Exercise instructions:
Leave the images out. Give every line below again, precisely.

(Dataset items)
####################

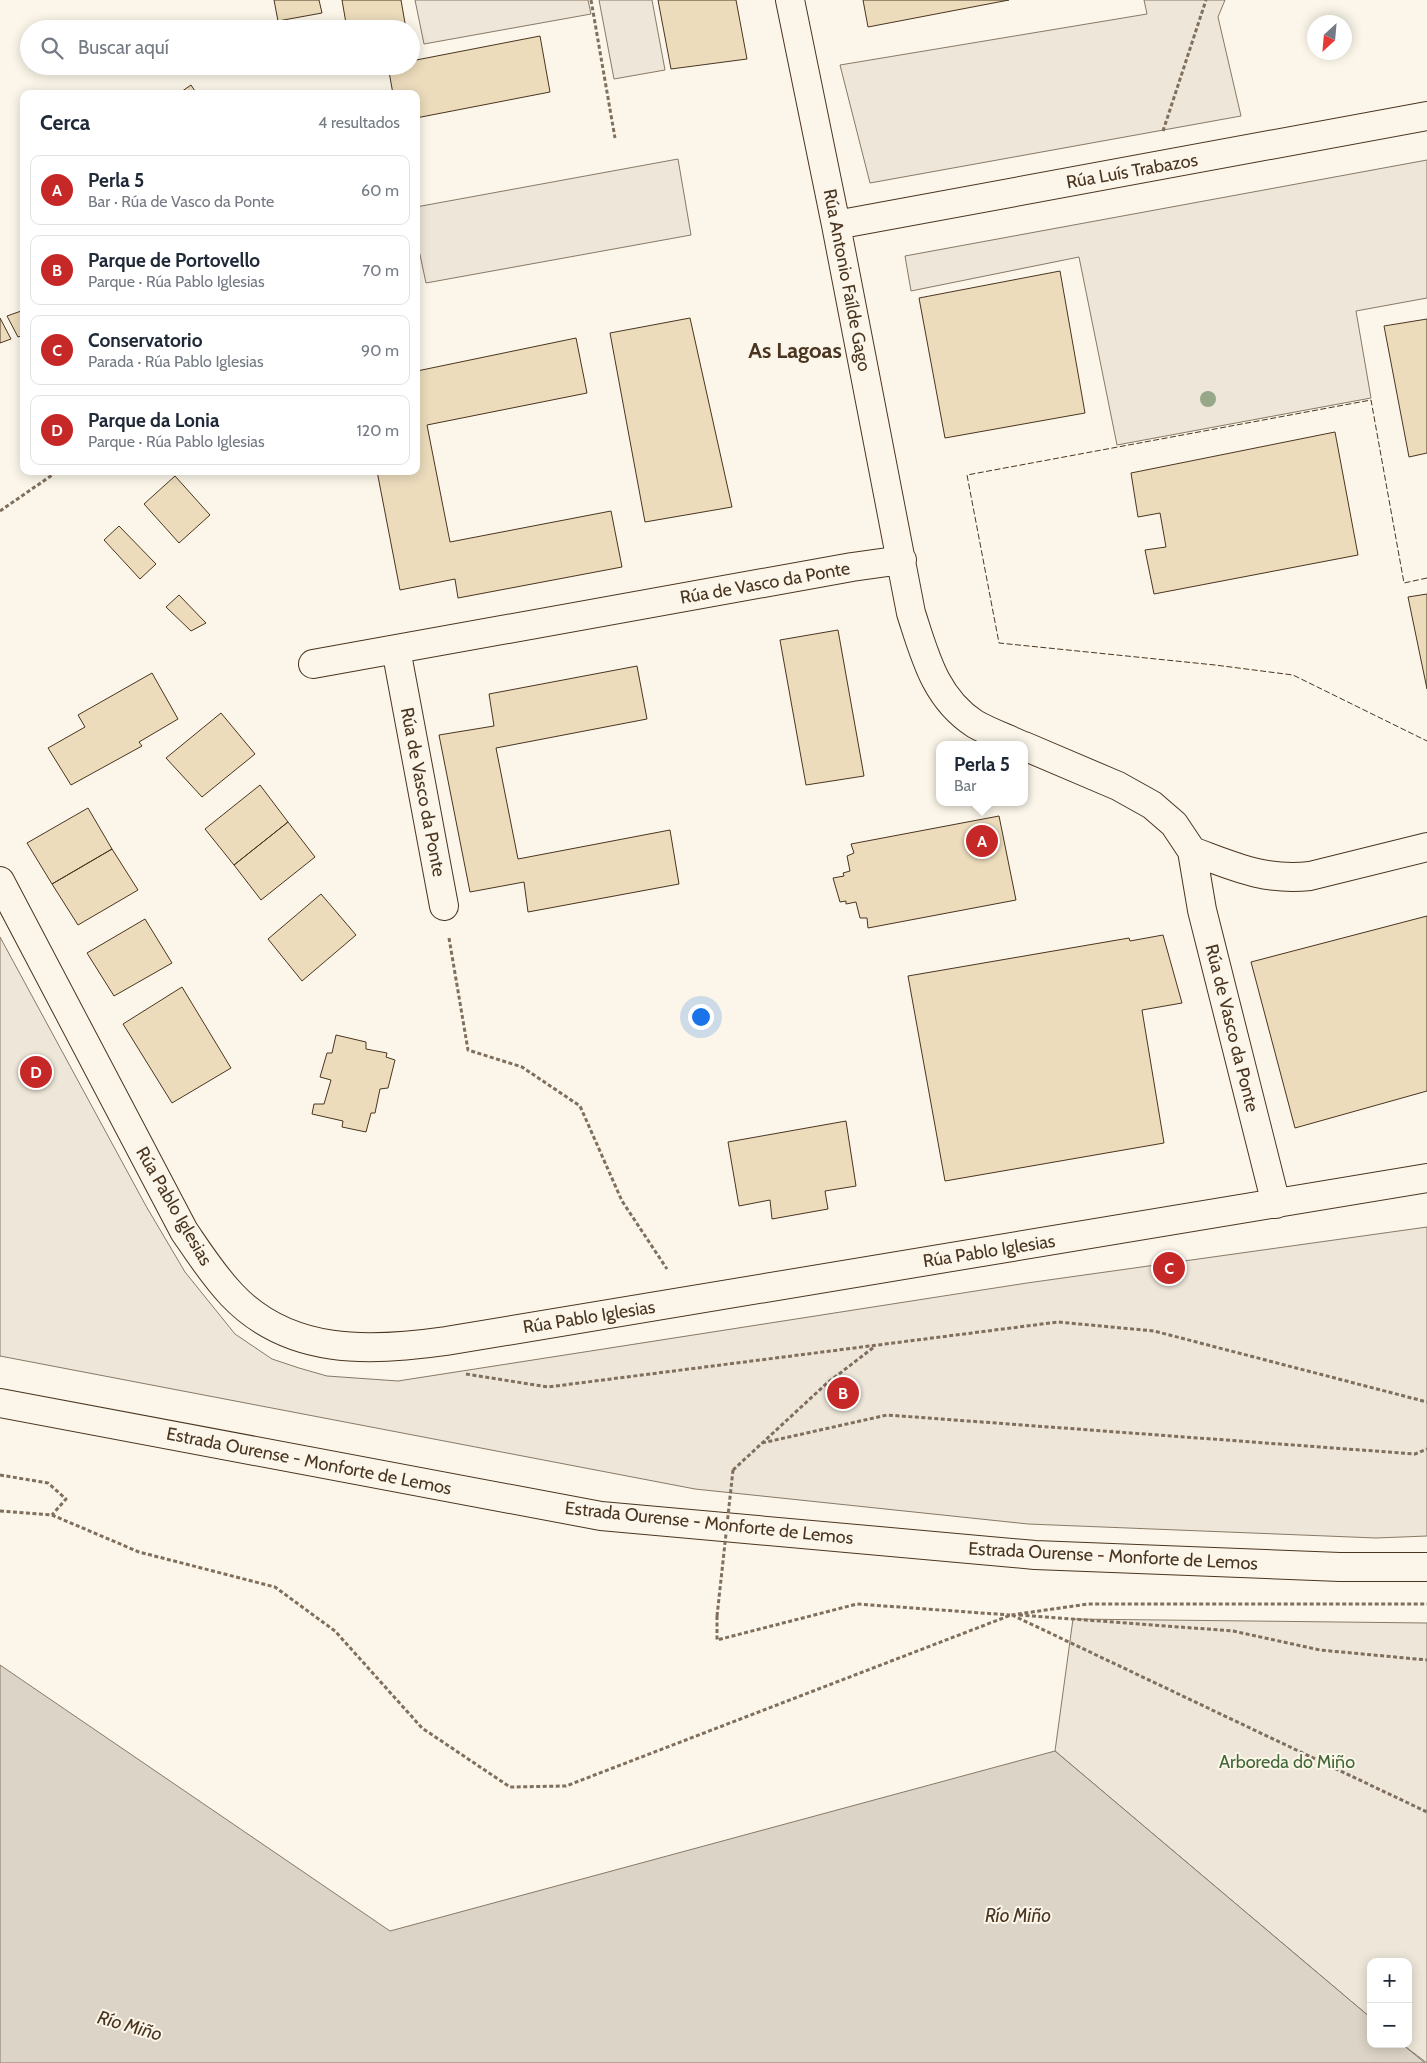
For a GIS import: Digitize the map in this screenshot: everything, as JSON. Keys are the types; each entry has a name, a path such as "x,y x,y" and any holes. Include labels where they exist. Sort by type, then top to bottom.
{"main road":[{"name":"Rúa Antonio Faílde Gago","path":"790,0 902,560"},
{"name":"Rúa Luís Trabazos","path":"836,225 1427,116"},
{"name":"Rúa de Vasco da Ponte","path":"313,664 902,560"},
{"path":"902,560 911,613 928,665 940,689 955,708 975,724 1012,741"},
{"name":"Rúa de Vasco da Ponte","path":"396,649 444,906"},
{"name":"Rúa de Vasco da Ponte","path":"1028,748 1118,786 1152,805 1174,824 1192,851 1202,910 1276,1204"},
{"path":"1192,851 1242,870 1269,877 1291,878 1310,876 1427,847"},
{"name":"Rúa Pablo Iglesias","path":"0,881 184,1230 210,1270 233,1296 259,1318 310,1342 367,1348 412,1346 1427,1178"},
{"name":"Estrada Ourense - Monforte de Lemos","path":"0,1403 601,1516 1035,1555 1340,1567 1427,1567"}],"path":[{"path":"591,0 615,138"},
{"path":"1151,167 1206,0"},
{"path":"0,511 52,475"},
{"path":"444,906 468,1050 522,1067 580,1106 622,1201 689,1301"},
{"path":"464,1373 548,1387 1058,1322 1154,1331 1427,1402"},
{"path":"876,1345 826,1384 734,1470 717,1616 717,1640 857,1604 1233,1631 1320,1650 1427,1660"},
{"path":"762,1443 887,1415 1415,1454 1427,1449"},
{"path":"0,1475 48,1483 66,1499 52,1515"},
{"path":"0,1511 52,1515 139,1552 275,1587 335,1631 422,1728 510,1787 566,1786 1011,1615 1088,1604 1427,1604"},
{"path":"1011,1615 1427,1812"}],"green space":[{"path":"415,0 588,0 591,14 424,44"},
{"path":"599,0 652,0 665,70 614,79"},
{"path":"1144,0 1225,0 1218,17 1241,116 870,183 840,65 1147,14"},
{"path":"678,159 691,235 426,283 420,255 420,206"},
{"path":"1427,160 1427,298 1356,311 1371,398 1117,445 1079,257 911,291 905,256"},
{"path":"0,937 146,1206 185,1272 235,1334 272,1359 327,1376 398,1381 1027,1283 1427,1227 1427,1536 1376,1538 1028,1524 695,1489 0,1356"},
{"name":"Arboreda do Miño","path":"1073,1619 1427,1623 1427,2063 1407,2048 1412,2048 1412,1958 1367,1958 1367,2015 1055,1751"}],"water":[{"name":"Río Miño","path":"0,1665 390,1931 1055,1751 1367,2015 1367,2048 1407,2048 1425,2063 0,2063"}],"building":[{"path":"274,0 319,0 322,13 278,20"},
{"path":"342,0 401,0 404,20 345,20"},
{"path":"658,0 736,0 747,59 671,69"},
{"path":"863,0 1009,0 868,27"},
{"path":"540,36 550,92 420,117 420,90 392,90 390,75 420,75 420,59"},
{"path":"191,85 194,90 184,90"},
{"path":"1060,271 1085,413 945,438 919,298"},
{"path":"20,311 20,336 18,337 7,316"},
{"path":"0,318 11,339 0,343"},
{"path":"690,318 732,507 645,522 610,333"},
{"path":"1427,319 1427,453 1409,457 1384,326"},
{"path":"576,338 587,393 427,425 450,542 611,511 622,567 458,598 455,579 400,590 378,475 420,475 420,370"},
{"path":"1335,432 1358,555 1154,594 1145,550 1166,547 1160,513 1138,517 1131,473"},
{"path":"175,476 210,515 179,543 144,504"},
{"path":"119,526 156,564 140,579 104,540"},
{"path":"1427,594 1427,689 1408,597"},
{"path":"179,595 206,623 191,631 166,607"},
{"path":"838,630 864,776 806,785 780,640"},
{"path":"637,666 647,719 496,748 518,859 670,830 679,884 528,912 524,882 470,892 439,735 494,726 489,694"},
{"path":"152,673 178,719 139,742 142,746 71,785 48,748 85,727 78,715"},
{"path":"221,713 255,754 202,797 166,758"},
{"path":"260,785 288,822 234,865 205,829"},
{"path":"88,808 112,849 52,884 27,843"},
{"path":"999,816 1016,900 868,928 867,918 860,918 856,902 846,904 846,901 840,902 833,878 844,876 843,873 850,871 847,856 854,853 851,844"},
{"path":"288,822 315,857 261,900 234,865"},
{"path":"112,849 138,890 78,925 52,884"},
{"path":"321,894 356,935 302,981 268,939"},
{"path":"1427,916 1427,1091 1295,1128 1251,962"},
{"path":"145,919 172,963 114,996 87,953"},
{"path":"1163,935 1182,1003 1142,1010 1164,1143 945,1181 908,976 1129,938 1130,941"},
{"path":"182,987 231,1068 172,1103 123,1024"},
{"path":"336,1035 366,1042 366,1049 387,1053 386,1057 395,1060 388,1088 380,1089 375,1113 371,1113 366,1132 342,1127 343,1121 312,1114 314,1104 324,1104 331,1080 320,1077 327,1053 332,1053"},
{"path":"846,1121 856,1186 825,1191 828,1209 772,1219 770,1200 739,1206 728,1142"}],"fence":[{"path":"1427,578 1404,583 1371,400 967,475 999,643 1215,665 1293,675 1427,741"}],"place":[{"name":"Perla 5","path":"982,841"},
{"name":"Parque da Lonia","path":"36,1072"},
{"name":"Conservatorio","path":"1169,1268"},
{"name":"Parque de Portovello","path":"843,1393"}],"district":[{"name":"As Lagoas","path":"795,350"}]}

####################

Task answer:
For a GIS import: Digitize the map in this screenshot: everything, as JSON. Keys are the types; each entry has a name, a path such as "x,y x,y" and any holes. Include labels where they exist. Sort by type, then top to bottom.
{"main road":[{"name":"Rúa Antonio Faílde Gago","path":"790,0 902,560"},
{"name":"Rúa Luís Trabazos","path":"836,225 1427,116"},
{"name":"Rúa de Vasco da Ponte","path":"313,664 902,560"},
{"path":"902,560 911,613 928,665 940,689 955,708 975,724 1012,741"},
{"name":"Rúa de Vasco da Ponte","path":"396,649 444,906"},
{"name":"Rúa de Vasco da Ponte","path":"1028,748 1118,786 1152,805 1174,824 1192,851 1202,910 1276,1204"},
{"path":"1192,851 1242,870 1269,877 1291,878 1310,876 1427,847"},
{"name":"Rúa Pablo Iglesias","path":"0,881 184,1230 210,1270 233,1296 259,1318 310,1342 367,1348 412,1346 1427,1178"},
{"name":"Estrada Ourense - Monforte de Lemos","path":"0,1403 601,1516 1035,1555 1340,1567 1427,1567"}],"path":[{"path":"591,0 615,138"},
{"path":"1151,167 1206,0"},
{"path":"0,511 52,475"},
{"path":"444,906 468,1050 522,1067 580,1106 622,1201 689,1301"},
{"path":"464,1373 548,1387 1058,1322 1154,1331 1427,1402"},
{"path":"876,1345 826,1384 734,1470 717,1616 717,1640 857,1604 1233,1631 1320,1650 1427,1660"},
{"path":"762,1443 887,1415 1415,1454 1427,1449"},
{"path":"0,1475 48,1483 66,1499 52,1515"},
{"path":"0,1511 52,1515 139,1552 275,1587 335,1631 422,1728 510,1787 566,1786 1011,1615 1088,1604 1427,1604"},
{"path":"1011,1615 1427,1812"}],"green space":[{"path":"415,0 588,0 591,14 424,44"},
{"path":"599,0 652,0 665,70 614,79"},
{"path":"1144,0 1225,0 1218,17 1241,116 870,183 840,65 1147,14"},
{"path":"678,159 691,235 426,283 420,255 420,206"},
{"path":"1427,160 1427,298 1356,311 1371,398 1117,445 1079,257 911,291 905,256"},
{"path":"0,937 146,1206 185,1272 235,1334 272,1359 327,1376 398,1381 1027,1283 1427,1227 1427,1536 1376,1538 1028,1524 695,1489 0,1356"},
{"name":"Arboreda do Miño","path":"1073,1619 1427,1623 1427,2063 1407,2048 1412,2048 1412,1958 1367,1958 1367,2015 1055,1751"}],"water":[{"name":"Río Miño","path":"0,1665 390,1931 1055,1751 1367,2015 1367,2048 1407,2048 1425,2063 0,2063"}],"building":[{"path":"274,0 319,0 322,13 278,20"},
{"path":"342,0 401,0 404,20 345,20"},
{"path":"658,0 736,0 747,59 671,69"},
{"path":"863,0 1009,0 868,27"},
{"path":"540,36 550,92 420,117 420,90 392,90 390,75 420,75 420,59"},
{"path":"191,85 194,90 184,90"},
{"path":"1060,271 1085,413 945,438 919,298"},
{"path":"20,311 20,336 18,337 7,316"},
{"path":"0,318 11,339 0,343"},
{"path":"690,318 732,507 645,522 610,333"},
{"path":"1427,319 1427,453 1409,457 1384,326"},
{"path":"576,338 587,393 427,425 450,542 611,511 622,567 458,598 455,579 400,590 378,475 420,475 420,370"},
{"path":"1335,432 1358,555 1154,594 1145,550 1166,547 1160,513 1138,517 1131,473"},
{"path":"175,476 210,515 179,543 144,504"},
{"path":"119,526 156,564 140,579 104,540"},
{"path":"1427,594 1427,689 1408,597"},
{"path":"179,595 206,623 191,631 166,607"},
{"path":"838,630 864,776 806,785 780,640"},
{"path":"637,666 647,719 496,748 518,859 670,830 679,884 528,912 524,882 470,892 439,735 494,726 489,694"},
{"path":"152,673 178,719 139,742 142,746 71,785 48,748 85,727 78,715"},
{"path":"221,713 255,754 202,797 166,758"},
{"path":"260,785 288,822 234,865 205,829"},
{"path":"88,808 112,849 52,884 27,843"},
{"path":"999,816 1016,900 868,928 867,918 860,918 856,902 846,904 846,901 840,902 833,878 844,876 843,873 850,871 847,856 854,853 851,844"},
{"path":"288,822 315,857 261,900 234,865"},
{"path":"112,849 138,890 78,925 52,884"},
{"path":"321,894 356,935 302,981 268,939"},
{"path":"1427,916 1427,1091 1295,1128 1251,962"},
{"path":"145,919 172,963 114,996 87,953"},
{"path":"1163,935 1182,1003 1142,1010 1164,1143 945,1181 908,976 1129,938 1130,941"},
{"path":"182,987 231,1068 172,1103 123,1024"},
{"path":"336,1035 366,1042 366,1049 387,1053 386,1057 395,1060 388,1088 380,1089 375,1113 371,1113 366,1132 342,1127 343,1121 312,1114 314,1104 324,1104 331,1080 320,1077 327,1053 332,1053"},
{"path":"846,1121 856,1186 825,1191 828,1209 772,1219 770,1200 739,1206 728,1142"}],"fence":[{"path":"1427,578 1404,583 1371,400 967,475 999,643 1215,665 1293,675 1427,741"}],"place":[{"name":"Perla 5","path":"982,841"},
{"name":"Parque da Lonia","path":"36,1072"},
{"name":"Conservatorio","path":"1169,1268"},
{"name":"Parque de Portovello","path":"843,1393"}],"district":[{"name":"As Lagoas","path":"795,350"}]}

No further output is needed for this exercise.